Revenons à Willy Mandé Kindaréro. Je repense à son influence. Son flegme, son silence calculé et sa parole rare et réfléchie, sa capacité à s’extraire du bruit et de la perte d’énergie inutile m’ont séduit. Mieux que cela, il m’a conquis par le fait que durant une bonne semaine, il ne s’est jamais mis en colère.
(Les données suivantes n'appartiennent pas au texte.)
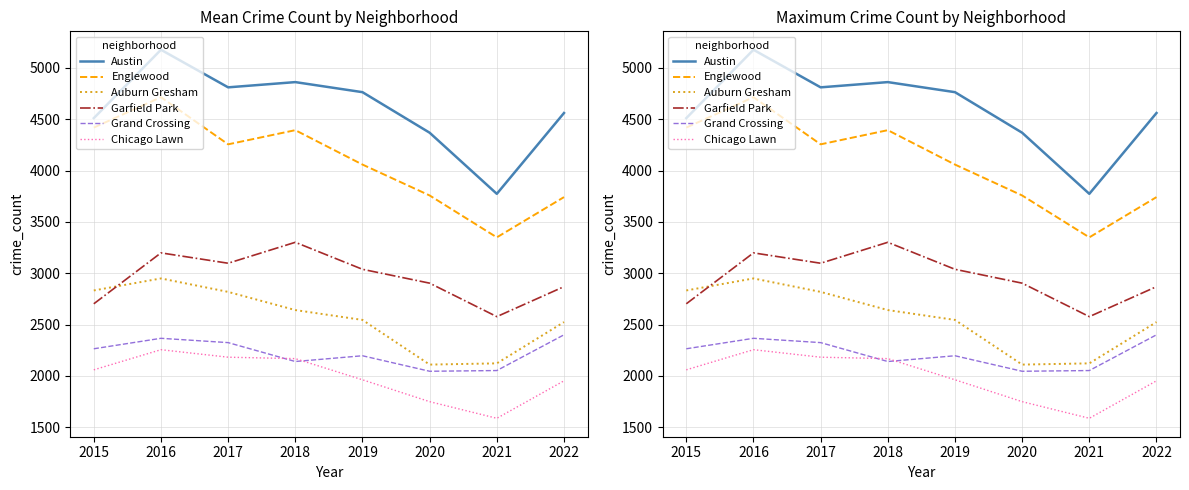

Reading left to right, what are all the values shown in this chart?

Austin: 2015=4511	2016=5177	2017=4811	2018=4862	2019=4764	2020=4369	2021=3774	2022=4561
Englewood: 2015=4419	2016=4715	2017=4256	2018=4394	2019=4059	2020=3758	2021=3350	2022=3742
Auburn Gresham: 2015=2833	2016=2950	2017=2819	2018=2642	2019=2546	2020=2111	2021=2123	2022=2525
Garfield Park: 2015=2703	2016=3199	2017=3098	2018=3302	2019=3039	2020=2904	2021=2578	2022=2870
Grand Crossing: 2015=2265	2016=2367	2017=2325	2018=2141	2019=2197	2020=2046	2021=2053	2022=2401
Chicago Lawn: 2015=2060	2016=2256	2017=2183	2018=2169	2019=1963	2020=1750	2021=1588	2022=1953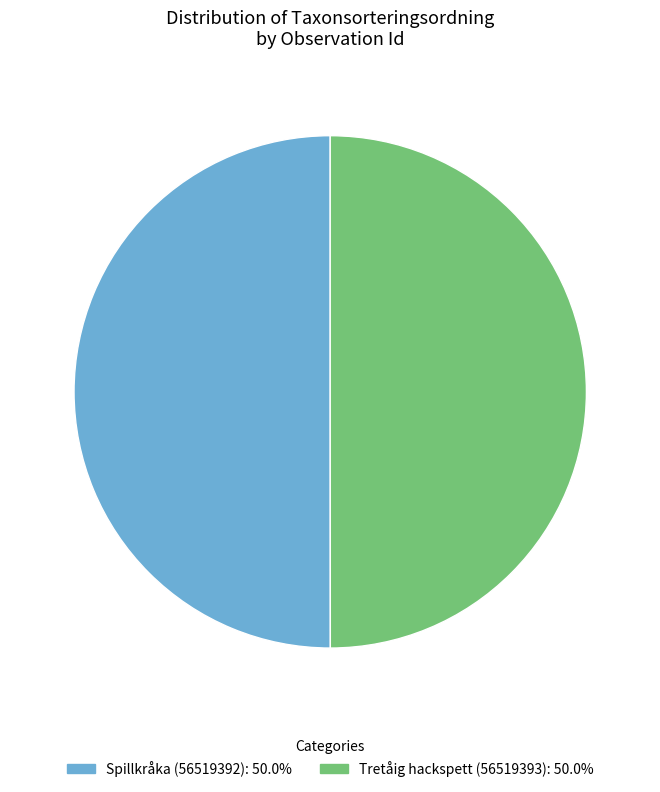

Approximately how many times larger is the value at Tretåig hackspett (56519393) compared to Spillkråka (56519392)?

1.0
Malgré des pics, des provocations diverses et variées, des crasses de gaminerie entre africains de l’ouest et lui, africain de l’est, dans un défi sourd et sournois, le gars est resté égal à lui-même !
Après l’avoir rencontré, mon regard sur la vie et les comportements humains, la gestion de mes humeurs, tout ce qui en moi était colère et fureur s’est tu, j’ai senti avoir changé de but et blanc ! Très vite !
Je lui dois beaucoup de m’avoir aidé, au bon carrefour de mon existence, à varier mon caractère, sans avoir rien fait de spécial que de me calquer à son image. Et ce n’est pas rien dans ce monde où la fourberie, la roublardise, le mensonge, l’hypocrisie et le bla bla bla règnent en maîtres…
Je souhaite à chacun ce genre de rencontre, de révélation, de lumière car nous sommes toutes et tous des bougies qui attendons une allumette.